[RECORD EXCERPTS — start]
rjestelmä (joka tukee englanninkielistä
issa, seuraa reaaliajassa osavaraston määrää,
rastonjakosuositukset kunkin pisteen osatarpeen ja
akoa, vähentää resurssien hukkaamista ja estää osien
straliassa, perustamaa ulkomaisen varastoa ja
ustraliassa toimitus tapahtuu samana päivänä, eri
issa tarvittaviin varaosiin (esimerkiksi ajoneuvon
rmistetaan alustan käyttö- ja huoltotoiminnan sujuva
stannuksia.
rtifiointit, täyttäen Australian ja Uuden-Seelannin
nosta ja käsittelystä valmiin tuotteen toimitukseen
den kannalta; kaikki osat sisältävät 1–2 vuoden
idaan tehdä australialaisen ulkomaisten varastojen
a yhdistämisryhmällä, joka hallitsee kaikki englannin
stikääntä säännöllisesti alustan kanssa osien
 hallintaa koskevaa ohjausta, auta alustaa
[RECORD EXCERPTS — finish]
- ACTIVITY -
Without leaving anything out, output all of the material exactly.

- YOUR SOLUTION -
rjestelmä (joka tukee englanninkielistä
issa, seuraa reaaliajassa osavaraston määrää,
rastonjakosuositukset kunkin pisteen osatarpeen ja
akoa, vähentää resurssien hukkaamista ja estää osien
straliassa, perustamaa ulkomaisen varastoa ja
ustraliassa toimitus tapahtuu samana päivänä, eri
issa tarvittaviin varaosiin (esimerkiksi ajoneuvon
rmistetaan alustan käyttö- ja huoltotoiminnan sujuva
stannuksia.
rtifiointit, täyttäen Australian ja Uuden-Seelannin
nosta ja käsittelystä valmiin tuotteen toimitukseen
den kannalta; kaikki osat sisältävät 1–2 vuoden
idaan tehdä australialaisen ulkomaisten varastojen
a yhdistämisryhmällä, joka hallitsee kaikki englannin
stikääntä säännöllisesti alustan kanssa osien
 hallintaa koskevaa ohjausta, auta alustaa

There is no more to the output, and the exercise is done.